* _Exercise A_
Reproduce the fastai tabular forum post verbatim from "Tabular: set up" to "initially prepared to.".
* _Exercise B_
Answer these questions about the fastai tabular forum post:
(i) What value is passed as valid_pct to RandomSplitter?
(ii) Which column is given as y_names?
(iii) How many epochs does fit_one_cycle run, and with what lr_max?
* _Exercise C_
Write the next part of the fastai tabular forum post, picking up after its last line.

* _Passage_

Tabular: set up new train and valid `dls` with initially prepared `to` object

DmitryG · September 28, 2020, 12:59pm

HI,

I try to find the way to set up new train and valid dls with initially prepared to object.

Below are the two versions of the code, first is a simple example from tutorial and it works well,
second is an attempt to get dataloaders with initially prepared to.

I expected both snippets to work exactly the same, but there is zero learning improvement learning with the second snippet.

This basic example works as expected:

df is a pd.DataFrame

splits = RandomSplitter(valid_pct=0.2)(range_of(df))
cont_names = df.select_dtypes(['float64','int64']).columns.tolist()
cat_names =  df.select_dtypes(['bool','category']).columns.tolist()
cat_names = [c for c in cat_names if c not in ['sold']]
splits = RandomSplitter(valid_pct=0.2)(range_of(df))
to = TabularPandas(df, procs=[Categorify, FillMissing,Normalize],
                   cat_names = cat_names,
                   cont_names = cont_names,
                   y_names='sold',
                   splits=splits,
                   inplace=True,
                   reduce_memory=False)

dls = to.dataloaders(bs=64*50).cuda()
learn = tabular_learner(dls, metrics=accuracy)
learn.fit_one_cycle(40, lr_max=1e-04)

* _Supplied information_
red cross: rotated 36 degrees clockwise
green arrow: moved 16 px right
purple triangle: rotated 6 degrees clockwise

==

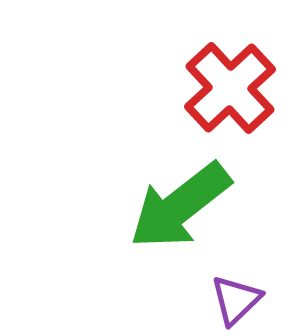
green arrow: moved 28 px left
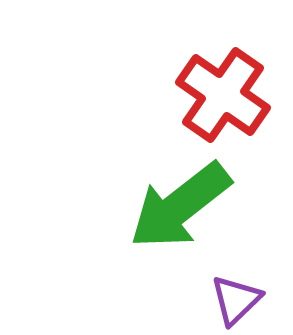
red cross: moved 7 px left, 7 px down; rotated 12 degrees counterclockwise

* _Task result A_
Tabular: set up new train and valid `dls` with initially prepared `to` object

DmitryG · September 28, 2020, 12:59pm

HI,

I try to find the way to set up new train and valid dls with initially prepared to object.

Below are the two versions of the code, first is a simple example from tutorial and it works well,
second is an attempt to get dataloaders with initially prepared to.

* _Task result B_
(i) 0.2
(ii) 'sold'
(iii) 40 epochs, with lr_max=1e-04

* _Task result C_
This code causing causing accuracy metric to bounce around 0.5 all the time :

# create `to` object with setup data

cont_names = df.select_dtypes(['float64','int64']).columns.tolist()
cat_names =  df.select_dtypes(['bool','category']).columns.tolist()
cat_names = [c for c in cat_names if c not in ['sold']]

 splits = RandomSplitter(valid_pct=0.2)(range_of(df))
 to = TabularPandas(df, procs=[Categorify, FillMissing,Normalize],
               cat_names = cat_names,
               cont_names = cont_names,
               y_names='sold',
               splits=splits,
               inplace=True,
               reduce_memory=False)



splits = RandomSplitter(valid_pct=0.2)(range_of(df))

train_ds = df[df.index.isin(splits[0])]
valid_ds = df[dff.index.isin(splits[1])]

new_train_to = to.new(train_ds)
new_valid_to = to.new(valid_ds)
new_train_to.process()
new_valid_to.process()

trn_dl = TabDataLoader(new_train_to,bs=64*50)
val_dl = TabDataLoader(new_valid_to,bs=64*50)

dls =  DataLoaders(trn_dl, val_dl).cuda()
learn = tabular_learner(dls, metrics=accuracy)
learn.fit_one_cycle(40, lr_max=1e-04)

Thank you!

krasin · December 21, 2020, 7:07pm

Hi Dmitry,

Have you managed to solve the problem? I have similar.

Thanks

DmitryG · December 30, 2020, 6:03am

Hi krasin, the reason was that you need to shuffle train dataloader. Dataloaders constructer does that for you automatically, but ones you do is yourself with TabDataLoader, you have to add shuffle = True

new_train_to = to.new(train_ds)
new_valid_to = to.new(valid_ds)
new_train_to.process()
new_valid_to.process()

trn_dl  =TabDataLoader(new_train_to,bs=64*50, shuffle=True)
val_dl = TabDataLoader(new_valid_to,bs=64*50)

dls =  DataLoaders(trn_dl, val_dl).cuda()